Console.Write(report);

Output:

[[1], [2], [3,4,5]]
[[1], [2,3], [4,5]]
[[1], [2,3,4], [5]]
[[1,2], [3], [4,5]]
[[1,2], [3,4], [5]]
[[1,2,3], [4], [5]]

Answer 2

On way to solve such a problem is to divide and conquer. We could first solve how we compute the possible splits of an array if we only ever wanted to split into two sub arrays (k = 2).

I.e. our function, when given 1,2,3,4, should return 1|2,3,4, 1,2|3,4, and 1,2,3|4 where | marks the border between the left and right subarrays.

Note how the | starts at the left-most position (that still produces a non-empty split on the left) and gradually moves to the right, until no more non-empty split can be produced for the right.

A C# function that does this is shown below:

IEnumerable<(Memory<int>, Memory<int>)> PossibleSplits(
    Memory<int> xs) {
    for (var i = 1; i < xs.Length; i++)
        yield return (xs[..i], xs[i..]);
}

var splits = PossibleSplits(new[] { 1, 2, 3, 4, 5 }.AsMemory());

As you can see it returns a sequence of left/right tuples.
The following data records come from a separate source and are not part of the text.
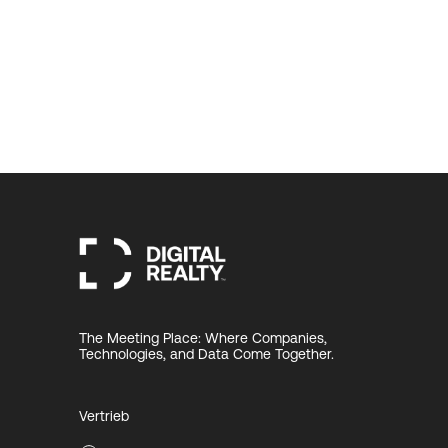
The Meeting Place: Where Companies,
Technologies, and Data Come Together.
Vertrieb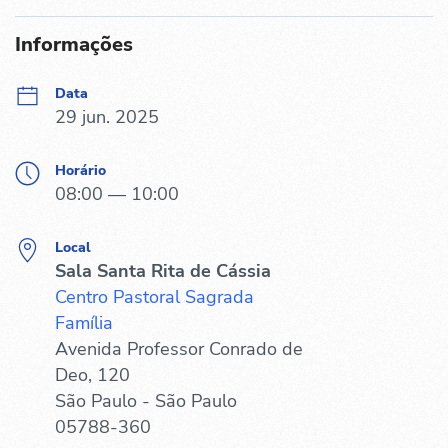
Informações
Data
29 jun. 2025
Horário
08:00 — 10:00
Local
Sala Santa Rita de Cássia
Centro Pastoral Sagrada
Família
Avenida Professor Conrado de
Deo, 120
São Paulo - São Paulo
05788-360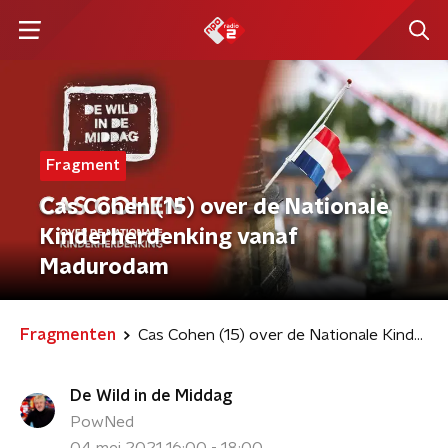
Fragment
Cas Cohen (15) over de Nationale
Kinderherdenking vanaf
Madurodam
Fragmenten
Cas Cohen (15) over de Nationale Kinderherdenking vanaf Madurodam
De Wild in de Middag
PowNed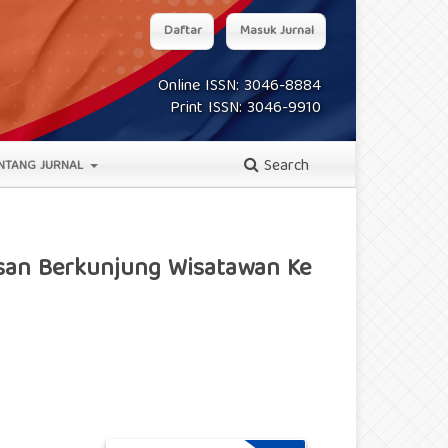
Daftar
Masuk Jurnal
Online ISSN: 3046-8884
Print ISSN: 3046-9910
Search
NTANG JURNAL
usan Berkunjung Wisatawan Ke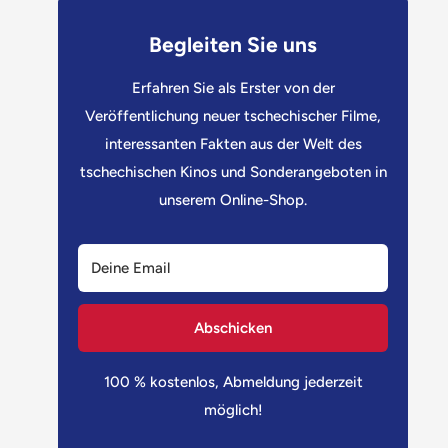
Begleiten Sie uns
Erfahren Sie als Erster von der
Veröffentlichung neuer tschechischer Filme,
interessanten Fakten aus der Welt des
tschechischen Kinos und Sonderangeboten in
unserem Online-Shop.
Deine Email
Abschicken
100 % kostenlos, Abmeldung jederzeit
möglich!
I'm using Memory so no new arrays are allocated when splitting the input data.

One nice property of this function is that it returns an empty sequence when the input array's length is smaller than 2.

So how do we split to an abritrary number of splits, not only 2? One trick is to recursively split the left side of a split again until the left side becomes to small to be split.

To that end we have to modify the above function in several ways:

• The return value must change from a sequence of Memory tuples to a sequence of Memory sequences.
• i cannot always start at position 1. When splitting into an arbitrary number k of splits, our function must make sure that the left side always holds enough elements for it to be split again into at least k - 1 subarrays. Therefor i must start at k - 1.
• Obviously the function needs to call itself to become recursive. And it must do so with one of the two subarrays (we choose left) and the predecssor of k. Decrementing k accounts for the other subarray that won't be split up any further, but will be returned as part of the result of course.
• We must add an exit condition to break the recursive cycle. When k is below 2 then we cannot meaningfully split the array (regardless of its size) and just return the input array wrapped as a singleton sequence.

Below is a recursive version of the function above that does just that:

public static class Ext {
    public static IEnumerable<IEnumerable<Memory<int>>> PossibleSplits(
        this Memory<int> xs,
        int k) {
        if (k < 2) {
            yield return Enumerable.Repeat(xs, 1);
            yield break;
        }
        
        for (var i = k - 1; i < xs.Length; i++) {
            var (left, right) = (xs[..i], xs[i..]);
            foreach (var split in left.PossibleSplits(k - 1))
                yield return split.Append(right);
        }
    }
}

var splits = new[] { 1, 2, 3, 4, 5 }
    .AsMemory()
    .PossibleSplits(k: 3);

It's an extension method, just because I like them.

You asked for an efficient solution, but efficiency is relative. This solution is efficient in terms of...

• ...memory because now new arrays are allocated (hush, we don't talk about all the enumerators created by this code);
• ...laziness, because only requested values will be computed;
• ...code size.

It's not the most efficient in terms of runtime speed, because of all the overhead enumerators introduce.